On nous veut nous imposer ici un projet très important, avec des travaux gigantesques, une fréquentation démultipliée, des constructions surdimensionnées avec leurs ombres portées… tout ceci ne peut pas ne pas avoir d’influence sur le maintien de la biodiversité à proximité.
Les lumières violentes et barrières lumineuses nocturnes, les chantiers, la poussière, les vibrations liées à toutes ces activités contribuent à éloigner les espèces d’oiseaux comme le martin pêcheur si emblématique et présent dans le petit bras de Seine.

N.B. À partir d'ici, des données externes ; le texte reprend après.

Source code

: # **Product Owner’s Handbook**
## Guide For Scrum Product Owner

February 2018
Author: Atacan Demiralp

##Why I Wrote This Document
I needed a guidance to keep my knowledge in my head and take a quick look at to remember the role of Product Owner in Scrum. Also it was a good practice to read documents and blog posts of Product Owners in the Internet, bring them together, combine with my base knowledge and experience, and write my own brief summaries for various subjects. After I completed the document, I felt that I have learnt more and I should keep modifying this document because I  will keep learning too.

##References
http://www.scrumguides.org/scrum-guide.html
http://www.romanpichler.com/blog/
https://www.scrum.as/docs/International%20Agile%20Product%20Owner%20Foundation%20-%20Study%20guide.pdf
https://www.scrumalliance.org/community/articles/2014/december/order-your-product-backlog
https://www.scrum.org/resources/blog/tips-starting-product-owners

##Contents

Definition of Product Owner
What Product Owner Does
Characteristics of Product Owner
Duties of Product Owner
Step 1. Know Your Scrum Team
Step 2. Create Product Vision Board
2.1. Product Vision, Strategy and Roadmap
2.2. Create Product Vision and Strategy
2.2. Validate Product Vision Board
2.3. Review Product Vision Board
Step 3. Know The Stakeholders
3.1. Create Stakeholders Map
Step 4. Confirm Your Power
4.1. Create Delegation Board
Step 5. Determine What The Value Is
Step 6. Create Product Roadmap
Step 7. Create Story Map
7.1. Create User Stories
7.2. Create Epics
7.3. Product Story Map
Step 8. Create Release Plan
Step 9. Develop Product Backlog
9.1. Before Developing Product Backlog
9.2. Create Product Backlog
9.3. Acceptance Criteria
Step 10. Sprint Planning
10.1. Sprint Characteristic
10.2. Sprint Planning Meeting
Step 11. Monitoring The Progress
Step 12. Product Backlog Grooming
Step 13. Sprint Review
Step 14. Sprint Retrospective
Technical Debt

Cet oiseau considéré comme l’un des plus coloré d’Europe niche à quelques centaines de mètres du lieu où devraient être érigées ces tours, ne pas prendre en compte sa présence, et contribuer à le chasser peut être considéré comme une attitude irresponsable par rapport aux objectifs de maintien de la biodiversité aux abords de l’urbanisation de ce secteur.

L’alternative
L’alternative à ce projet très « bétonnant » exclusivement tertiaire, a déjà été formulée, lors de la contestation du projet d’élargissement de la RD7 par le CG 92, et son programme d’aménagement sur les berges, des recours ont déjà été déposés…
D’abord remplacer des tours de bureaux IGH, par du logement, de l’activité.
L’idée encore, serait de faire glisser ou déborder en quelque sorte, l’espace végétalisé du Parc de l’Ile, sur la rive gauche, de recouvrir une partie de la tête du pont d’Issy en bouchant la trémie existante par un « espace vert » et en diminuant de fait les largeurs de voiries remises à plat. Inciter également à d’autres comportements en matière de transport chez les nouveaux habitants, et usagers en favorisant ainsi une ouverture à la Seine, aux activités fluviales et portuaires, aux circulations douces, et surtout à de nouvelles expérimentations, à l’instar de la ville de Paris pour ses berges.